**JOBS:**
(a) Repeat word for word the passage of the Alice in Wonderland film review that begins at the words "Coming Up Shorts!" and stops after "in this set!".
(b) Write what comes next in the review of the 1933 Alice in Wonderland film, starting after its final sentence.

**PROVIDED TEXT:**

————

“‘The time has come,’ the walrus said, ‘to talk of many things. Of shoes and ships and sealing wax, and cabbages and kings and why the sea is boiling hot and whether pigs have wings.” If you haven’t guessed already, this time we’re here to talk about Alice In Wonderland. No, not the animated 1951 Disney classic, or the more recent 2010 live action remake, it’s the 1933 black and white live action film featuring Charlotte Henry as Alice.
Coming Up Shorts! with… The Ant And The Aardvark (1969)
(available on Blu-ray and DVD as part of The Ant And The Aardvark from Kino Lorber)
(Length: 6 minutes, 15 seconds)
The ant finds a nearby picnic and tries to bring home some food, but is constantly being interrupted by the aardvark. The first cartoon in the series, giving us a typical predator vs. prey cartoon. A bit of fun here, with a few fun gags. Whether any will be remembered as being original, I doubt it, but it’s still a lot of fun, and one of the better cartoons in this set!
And Now For The Main Feature…
One night, while watching a snowstorm and petting her cat, Alice finds herself bored. In the process, she lets her imagination get away with her as she imagines things about a white rabbit, chess pieces and the looking glass above the fireplace mantle. She decides to try walking through the looking glass, and finds a different world there. When she spies the white rabbit, she follows him, only to fall down a rabbit hole. While there, she runs into many different characters, from the Caterpillar, to the Cheshire Cat, to the Red and White Queens, to the Mad Hatter and the March Hare, and many others.

————

**DATA SUPPLIED:**
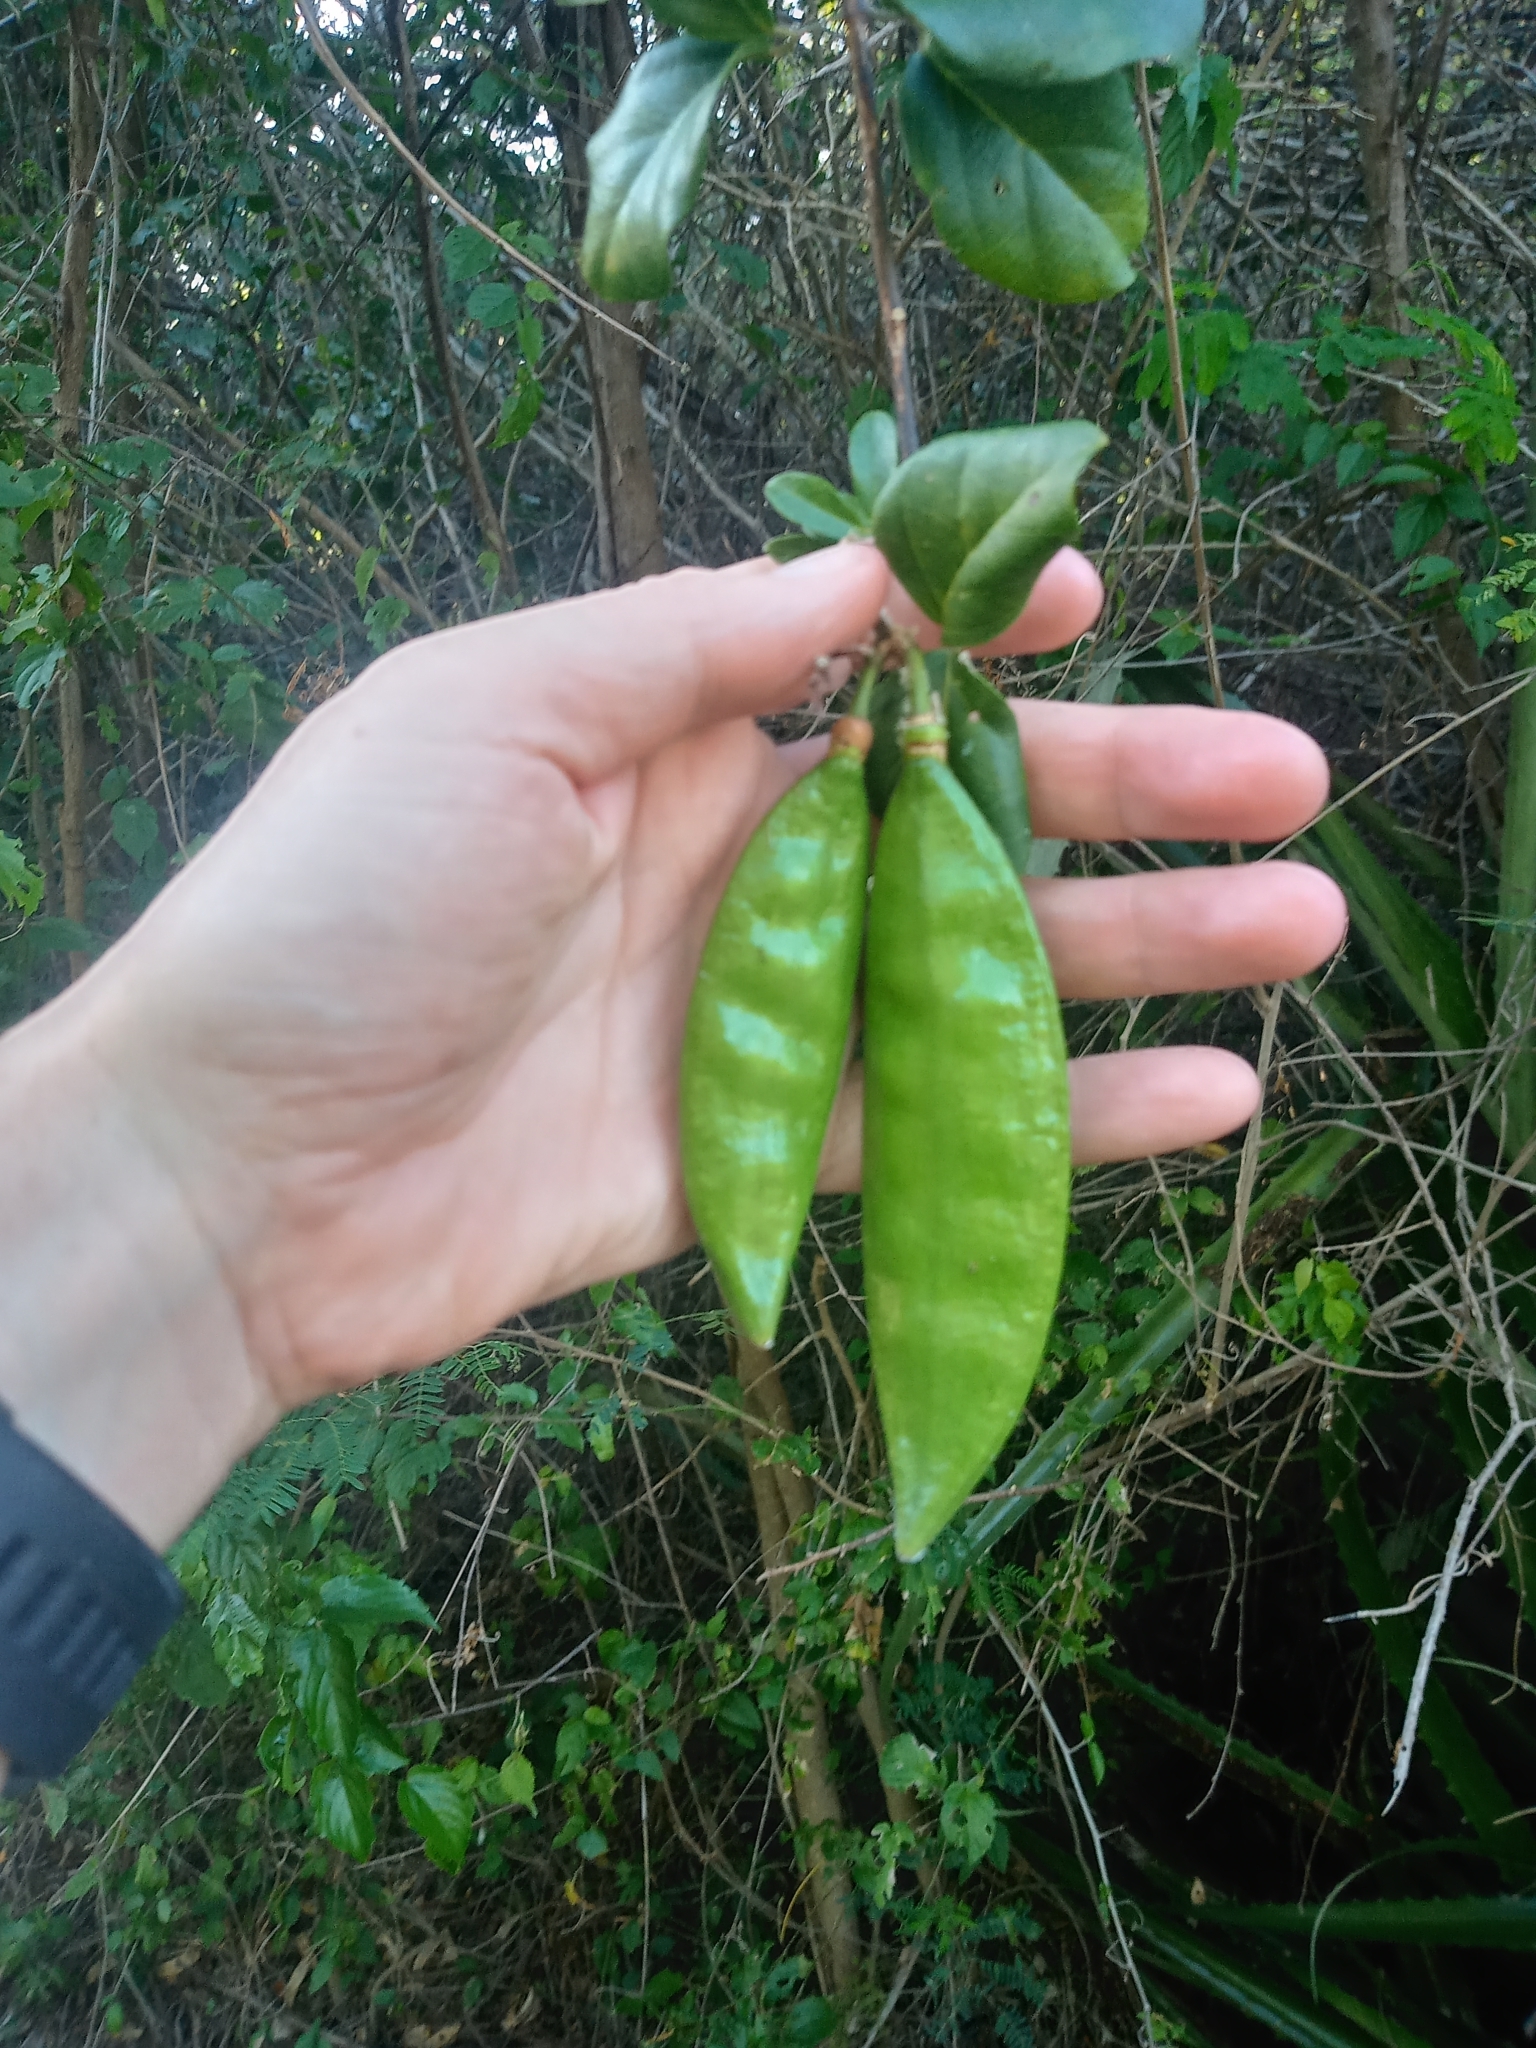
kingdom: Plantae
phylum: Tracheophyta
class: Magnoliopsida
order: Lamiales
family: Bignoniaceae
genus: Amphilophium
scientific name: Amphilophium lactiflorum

————

**FINAL ANSWERS:**
(a)
Coming Up Shorts! with… The Ant And The Aardvark (1969)
(available on Blu-ray and DVD as part of The Ant And The Aardvark from Kino Lorber)
(Length: 6 minutes, 15 seconds)
The ant finds a nearby picnic and tries to bring home some food, but is constantly being interrupted by the aardvark. The first cartoon in the series, giving us a typical predator vs. prey cartoon. A bit of fun here, with a few fun gags. Whether any will be remembered as being original, I doubt it, but it’s still a lot of fun, and one of the better cartoons in this set!

(b)
Obviously, most will know of the 1951 Disney classic, but not too many know that Walt Disney had, with Mary Pickford, been trying to plan a live action and animation hybrid in the early 1930s. However, Paramount Studios beat them to the punch and got the film rights first (and had an animated segment in their film for “The Walrus And The Carpenter”). Many actresses were auditioned for the title role of Alice, with some sources claiming that Ida Lupino tested for it and was originally intended to get the role, but it ended up going to Charlotte Henry. It ended up being an all-star movie, as Paramount was hoping the film would help keep them from going bankrupt. However, the movie ended up being a flop.
Like many, I can guarantee that the 1951 Disney animated film is probably the most familiar version of the Lewis Carroll story for me. Not having read the actual stories, I can’t really say how accurate this movie is to the book. To a degree, I can understand why the movie originally flopped. In spite of all the big stars in the cast, most are hard to recognize underneath all those costumes. And speaking of costumes, I would certainly say that some of them might border on being too scary for little children, so this is not necessarily a movie for the whole family. As to plot, this movie is very episodic in nature, without much of a thread to pull everything together.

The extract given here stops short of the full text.